■ **REQUIREMENT**: The response should be an exact transcription of the data below, free of images.

■ **SOURCE MATERIAL**:
────────────────
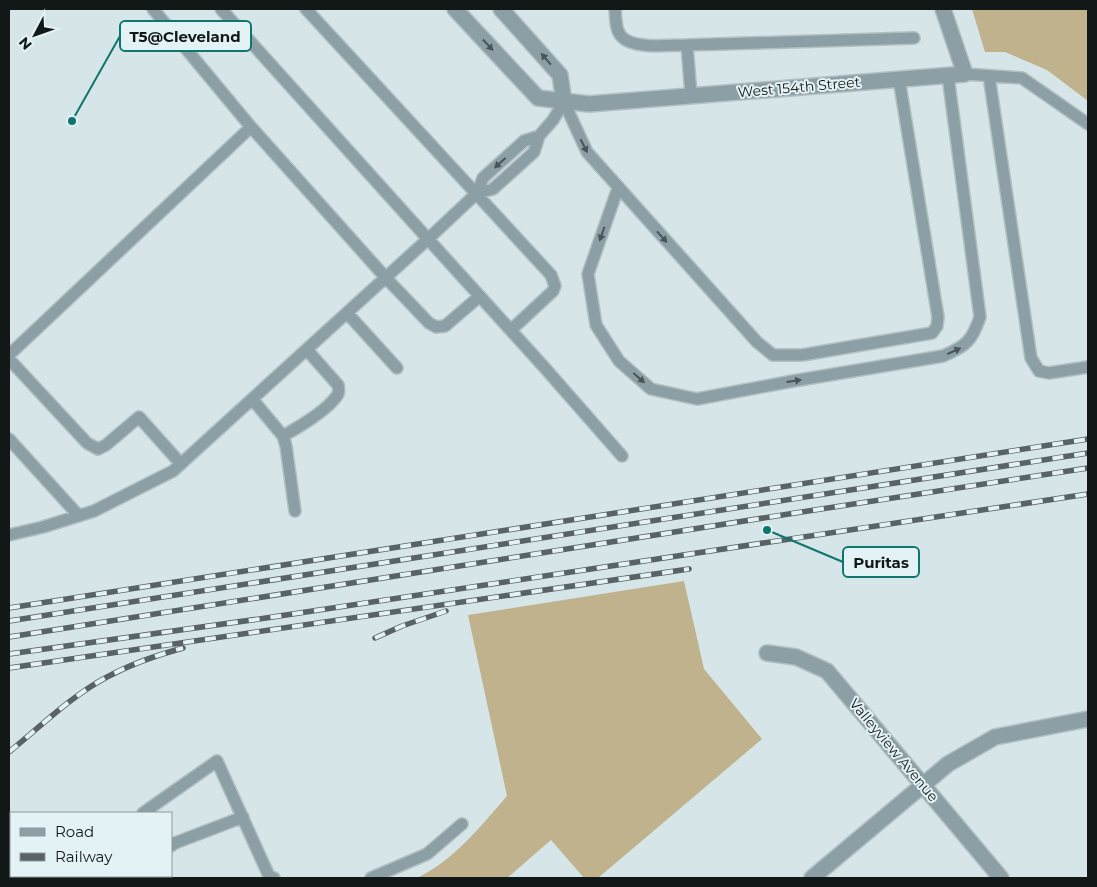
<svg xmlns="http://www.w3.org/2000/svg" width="1097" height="887" font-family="Montserrat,sans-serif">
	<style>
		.forest { fill: #bfb28c }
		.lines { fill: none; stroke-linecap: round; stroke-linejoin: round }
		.lane-casing { stroke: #b3c0c3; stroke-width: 14 }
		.street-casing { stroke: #b3c0c3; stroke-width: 18 }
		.lane { stroke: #8b9fa4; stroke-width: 11 }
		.street { stroke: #8b9fa4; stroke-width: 15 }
		.rail-casing { stroke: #596264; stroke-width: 5.5 }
		.rail { stroke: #e3f2f5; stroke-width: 4; stroke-dasharray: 11; stroke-linecap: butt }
		.oneway { fill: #485457 }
		.labels { text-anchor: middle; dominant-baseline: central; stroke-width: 4; stroke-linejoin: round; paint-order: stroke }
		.street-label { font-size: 14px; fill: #121718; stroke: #e3f2f5 }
		.leader { fill: none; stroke: #0f766e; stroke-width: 2 }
		.callout-dot { fill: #0f766e; stroke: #e3f2f5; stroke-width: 2 }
		.callout { fill: #e3f2f5; stroke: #0f766e; stroke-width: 2 }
		.callout-label { font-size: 15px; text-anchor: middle; font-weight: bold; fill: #121718 }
	</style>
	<rect width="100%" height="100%" fill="#d6e5e8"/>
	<path class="forest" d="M972,9H1088V101L1047,70L1005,52H985Z
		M684,581L704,669L762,739L598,878H584L551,840L507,878H417C453,861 481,826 507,796L468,615Z"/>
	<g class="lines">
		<g class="lane-casing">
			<path id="lane" d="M153,9L251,127
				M221,9L428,239L477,193
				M306,9L551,275L555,286L553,291L511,330
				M615,9C616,18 615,29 621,36C633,50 670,45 687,45L691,95
				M687,45L914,38
				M965,74L1022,78L1088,124
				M989,76L1031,358L1039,371L1049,373L1088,367
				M564,102L587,152L757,342L773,355H802L932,333L937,326L938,317L899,79
				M539,136L524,141L483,178L477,193L493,189L534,152L539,136L553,120L564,102
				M618,188L588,274L596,325L619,361L651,389L697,399L793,381L943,356C966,346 972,341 980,317L948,76
				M347,313L397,368
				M9,355L251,127L386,278L429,323L436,327L445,326L480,296
				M9,359L87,443L98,449L106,445L139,417L181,464
				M253,400L283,436L286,446L295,511
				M283,436C299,427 325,412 336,397C339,394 339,389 338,385L307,350
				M9,439L79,516
				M9,535L43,527L94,511L173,471L428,239L544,367L622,456
				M143,813L217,761L269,876L274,878
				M171,846L175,843L243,817
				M50,878L54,876
				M132,878L135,876
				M371,878L427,854L462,824"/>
		</g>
		<g class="street-casing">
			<path id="street" d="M455,9L538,98L589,104L965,74L943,9
				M501,9L560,75L564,102
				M767,653L796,657L827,671L1001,878
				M812,878L948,764L995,737L1088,719"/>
		</g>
		<use href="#lane" class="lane"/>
		<use href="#street" class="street"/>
		<g class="rail-casing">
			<path id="rail" d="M9,608L1088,439
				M9,621L1088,453
				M9,637L795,513L1088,468
				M375,638L402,626L446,611
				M9,654L266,618L1088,494
				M9,668L689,569
				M9,752C40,727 71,696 107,677C131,664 157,655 183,648"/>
		</g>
		<use href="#rail" class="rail"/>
	</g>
	<defs><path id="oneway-solid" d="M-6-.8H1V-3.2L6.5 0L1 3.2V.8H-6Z" transform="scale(1.25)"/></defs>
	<g class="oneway">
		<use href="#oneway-solid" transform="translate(488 45) rotate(47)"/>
		<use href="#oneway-solid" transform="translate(546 59) rotate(-131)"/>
		<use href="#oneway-solid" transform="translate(584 146) rotate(63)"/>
		<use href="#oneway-solid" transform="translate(500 163) rotate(138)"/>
		<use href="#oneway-solid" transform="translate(602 234) rotate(109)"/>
		<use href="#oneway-solid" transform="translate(662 237) rotate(48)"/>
		<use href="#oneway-solid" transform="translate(954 351) rotate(-24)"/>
		<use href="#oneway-solid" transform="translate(639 378) rotate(41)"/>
		<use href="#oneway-solid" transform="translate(794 381) rotate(-8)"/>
	</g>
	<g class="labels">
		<g class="street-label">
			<text transform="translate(799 87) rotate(-5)">West 154th Street</text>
			<text transform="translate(894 750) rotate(50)">Valleyview Avenue</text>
		</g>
	</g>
	<path class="leader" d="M72 121L120 36M767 530L843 562"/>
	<g class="callout-dot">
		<circle cx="72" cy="121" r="5"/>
		<circle cx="767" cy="530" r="5"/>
	</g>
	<g class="callout">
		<rect x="120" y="21" width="131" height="30" rx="5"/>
		<rect x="843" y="547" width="76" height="30" rx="5"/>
	</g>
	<g class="callout-label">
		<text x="185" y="42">T5@Cleveland</text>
		<text x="881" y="568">Puritas</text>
	</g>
	<rect width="1097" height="887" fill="none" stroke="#121718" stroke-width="20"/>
	<rect x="10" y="812" width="162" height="65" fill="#e3f2f5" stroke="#8f9a9d"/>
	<rect x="20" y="828" width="25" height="8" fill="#8b9fa4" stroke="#8f9a9d"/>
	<text x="55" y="837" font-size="15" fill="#121718">Road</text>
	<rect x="20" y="853" width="25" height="8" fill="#596264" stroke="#8f9a9d"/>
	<text x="55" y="862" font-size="15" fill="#121718">Railway</text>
	<g transform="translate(35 35) rotate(229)" stroke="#e3f2f5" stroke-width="4" paint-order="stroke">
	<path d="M0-4L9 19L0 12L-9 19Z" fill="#121718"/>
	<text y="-8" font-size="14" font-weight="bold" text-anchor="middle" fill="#121718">N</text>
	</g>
</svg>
────────────────
■ **YOUR RESPONSE**:
<svg xmlns="http://www.w3.org/2000/svg" width="1097" height="887" font-family="Montserrat,sans-serif">
	<style>
		.forest { fill: #bfb28c }
		.lines { fill: none; stroke-linecap: round; stroke-linejoin: round }
		.lane-casing { stroke: #b3c0c3; stroke-width: 14 }
		.street-casing { stroke: #b3c0c3; stroke-width: 18 }
		.lane { stroke: #8b9fa4; stroke-width: 11 }
		.street { stroke: #8b9fa4; stroke-width: 15 }
		.rail-casing { stroke: #596264; stroke-width: 5.5 }
		.rail { stroke: #e3f2f5; stroke-width: 4; stroke-dasharray: 11; stroke-linecap: butt }
		.oneway { fill: #485457 }
		.labels { text-anchor: middle; dominant-baseline: central; stroke-width: 4; stroke-linejoin: round; paint-order: stroke }
		.street-label { font-size: 14px; fill: #121718; stroke: #e3f2f5 }
		.leader { fill: none; stroke: #0f766e; stroke-width: 2 }
		.callout-dot { fill: #0f766e; stroke: #e3f2f5; stroke-width: 2 }
		.callout { fill: #e3f2f5; stroke: #0f766e; stroke-width: 2 }
		.callout-label { font-size: 15px; text-anchor: middle; font-weight: bold; fill: #121718 }
	</style>
	<rect width="100%" height="100%" fill="#d6e5e8"/>
	<path class="forest" d="M972,9H1088V101L1047,70L1005,52H985Z
		M684,581L704,669L762,739L598,878H584L551,840L507,878H417C453,861 481,826 507,796L468,615Z"/>
	<g class="lines">
		<g class="lane-casing">
			<path id="lane" d="M153,9L251,127
				M221,9L428,239L477,193
				M306,9L551,275L555,286L553,291L511,330
				M615,9C616,18 615,29 621,36C633,50 670,45 687,45L691,95
				M687,45L914,38
				M965,74L1022,78L1088,124
				M989,76L1031,358L1039,371L1049,373L1088,367
				M564,102L587,152L757,342L773,355H802L932,333L937,326L938,317L899,79
				M539,136L524,141L483,178L477,193L493,189L534,152L539,136L553,120L564,102
				M618,188L588,274L596,325L619,361L651,389L697,399L793,381L943,356C966,346 972,341 980,317L948,76
				M347,313L397,368
				M9,355L251,127L386,278L429,323L436,327L445,326L480,296
				M9,359L87,443L98,449L106,445L139,417L181,464
				M253,400L283,436L286,446L295,511
				M283,436C299,427 325,412 336,397C339,394 339,389 338,385L307,350
				M9,439L79,516
				M9,535L43,527L94,511L173,471L428,239L544,367L622,456
				M143,813L217,761L269,876L274,878
				M171,846L175,843L243,817
				M50,878L54,876
				M132,878L135,876
				M371,878L427,854L462,824"/>
		</g>
		<g class="street-casing">
			<path id="street" d="M455,9L538,98L589,104L965,74L943,9
				M501,9L560,75L564,102
				M767,653L796,657L827,671L1001,878
				M812,878L948,764L995,737L1088,719"/>
		</g>
		<use href="#lane" class="lane"/>
		<use href="#street" class="street"/>
		<g class="rail-casing">
			<path id="rail" d="M9,608L1088,439
				M9,621L1088,453
				M9,637L795,513L1088,468
				M375,638L402,626L446,611
				M9,654L266,618L1088,494
				M9,668L689,569
				M9,752C40,727 71,696 107,677C131,664 157,655 183,648"/>
		</g>
		<use href="#rail" class="rail"/>
	</g>
	<defs><path id="oneway-solid" d="M-6-.8H1V-3.2L6.5 0L1 3.2V.8H-6Z" transform="scale(1.25)"/></defs>
	<g class="oneway">
		<use href="#oneway-solid" transform="translate(488 45) rotate(47)"/>
		<use href="#oneway-solid" transform="translate(546 59) rotate(-131)"/>
		<use href="#oneway-solid" transform="translate(584 146) rotate(63)"/>
		<use href="#oneway-solid" transform="translate(500 163) rotate(138)"/>
		<use href="#oneway-solid" transform="translate(602 234) rotate(109)"/>
		<use href="#oneway-solid" transform="translate(662 237) rotate(48)"/>
		<use href="#oneway-solid" transform="translate(954 351) rotate(-24)"/>
		<use href="#oneway-solid" transform="translate(639 378) rotate(41)"/>
		<use href="#oneway-solid" transform="translate(794 381) rotate(-8)"/>
	</g>
	<g class="labels">
		<g class="street-label">
			<text transform="translate(799 87) rotate(-5)">West 154th Street</text>
			<text transform="translate(894 750) rotate(50)">Valleyview Avenue</text>
		</g>
	</g>
	<path class="leader" d="M72 121L120 36M767 530L843 562"/>
	<g class="callout-dot">
		<circle cx="72" cy="121" r="5"/>
		<circle cx="767" cy="530" r="5"/>
	</g>
	<g class="callout">
		<rect x="120" y="21" width="131" height="30" rx="5"/>
		<rect x="843" y="547" width="76" height="30" rx="5"/>
	</g>
	<g class="callout-label">
		<text x="185" y="42">T5@Cleveland</text>
		<text x="881" y="568">Puritas</text>
	</g>
	<rect width="1097" height="887" fill="none" stroke="#121718" stroke-width="20"/>
	<rect x="10" y="812" width="162" height="65" fill="#e3f2f5" stroke="#8f9a9d"/>
	<rect x="20" y="828" width="25" height="8" fill="#8b9fa4" stroke="#8f9a9d"/>
	<text x="55" y="837" font-size="15" fill="#121718">Road</text>
	<rect x="20" y="853" width="25" height="8" fill="#596264" stroke="#8f9a9d"/>
	<text x="55" y="862" font-size="15" fill="#121718">Railway</text>
	<g transform="translate(35 35) rotate(229)" stroke="#e3f2f5" stroke-width="4" paint-order="stroke">
	<path d="M0-4L9 19L0 12L-9 19Z" fill="#121718"/>
	<text y="-8" font-size="14" font-weight="bold" text-anchor="middle" fill="#121718">N</text>
	</g>
</svg>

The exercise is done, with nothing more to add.